The Bluefish Caves

The Bluefish Caves were discovered in 1976 by a fishing expedition along the Bluefish River.  The site was later excavated in 1978-79 led by Jacques Cinq-Mars.  There was controversy and skepticism around the find because of the conflict with the Clovis-first theory.  This theory, named after the find in Clovis, New Mexico, maintains that humans traveled across a land bridge from Asia about 12,000 years ago.  Findings at a site in Chile dated human existence there back to 12,500 years ago.  With the Chile site findings being decreed valid by prominent archeologists, it gave renewed interest and possible validity in the Bluefish Cave sites.
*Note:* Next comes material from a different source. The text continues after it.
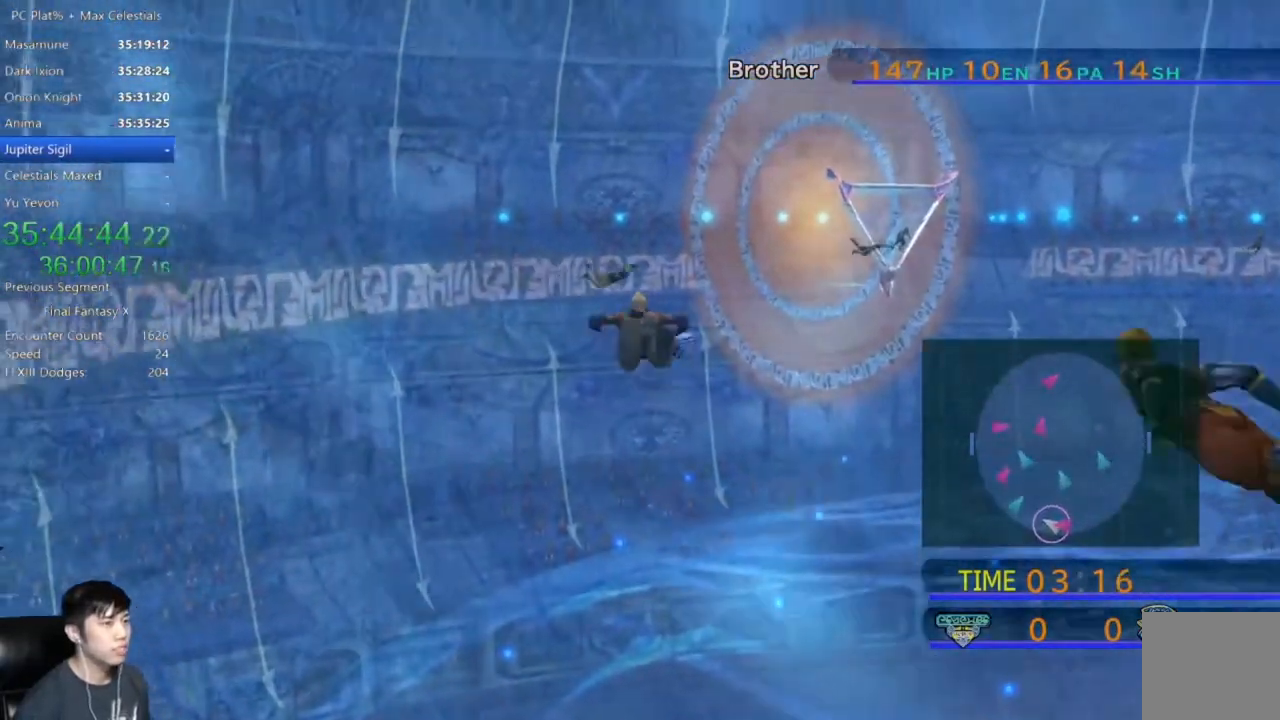
{"buttons": [], "left_stick": "up-left", "right_stick": "center", "events": []}
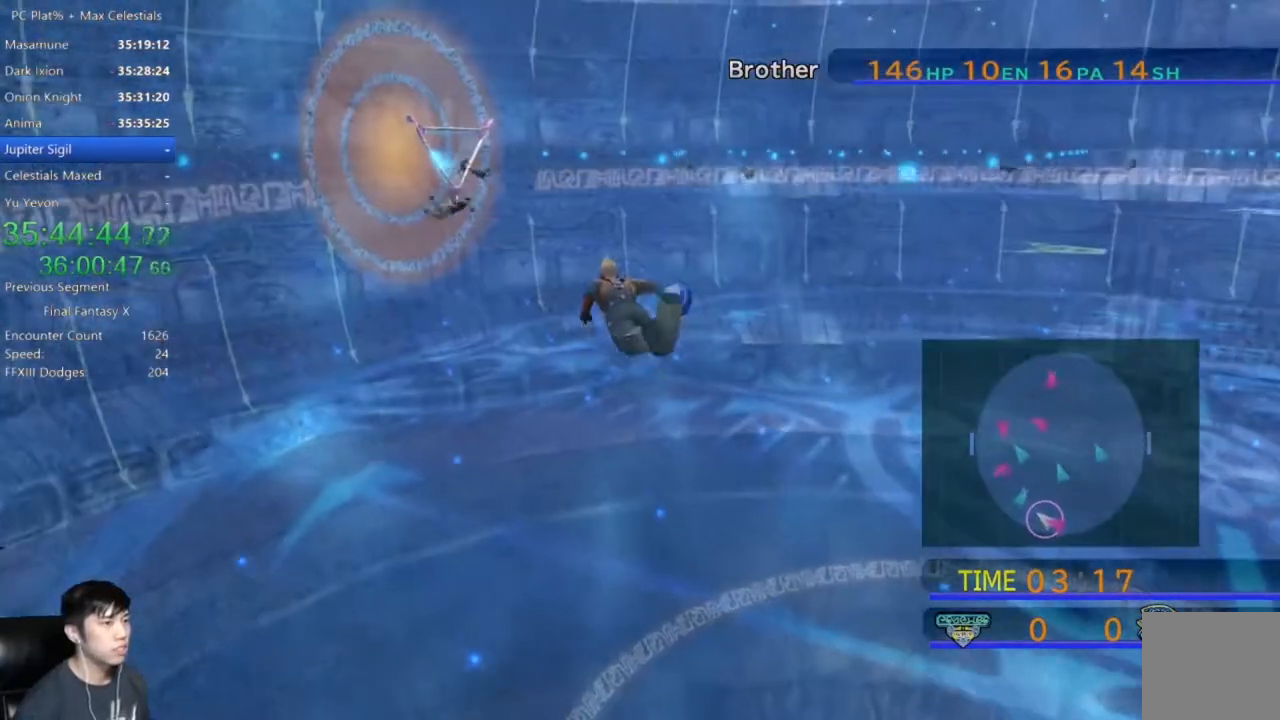
{"buttons": [], "left_stick": "up-left", "right_stick": "center", "events": []}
The Bluefish Caves are located in the Northern Yukon, 50 kilometers southwest of Old Crow.  There are three caves that make up this site.  Bluefish Cave I was found to have a large number of bones from horses, bison, antelope, caribou and lions.  It had appeared to archeologists that predators had dragged many of these there.  Some of the bones had cut marks and/or butchering marks indicating human presents in the area.  Over the years tools were discovered to support the presents of humans in the area dating back to 11,000 to 18,000 years ago.  A large mammoth bone was discovered in 1985 with flakes removed from it for tools.  It was said that with the stone in the area primarily being limestone that bone tools were probably more common.  The mammoth bone was dated at 24,500 years old, making the Bluefish Cave sites the oldest find of humans in North America.

With the Chile site and the Bluefish Cave site it is now speculated that the first migration of humans to North America did not pass through an “ice-free corridor” at the end of the last ice age.  One of the theories claims that humans came across the Bering Strait possibly in boats and traveled south along the coast.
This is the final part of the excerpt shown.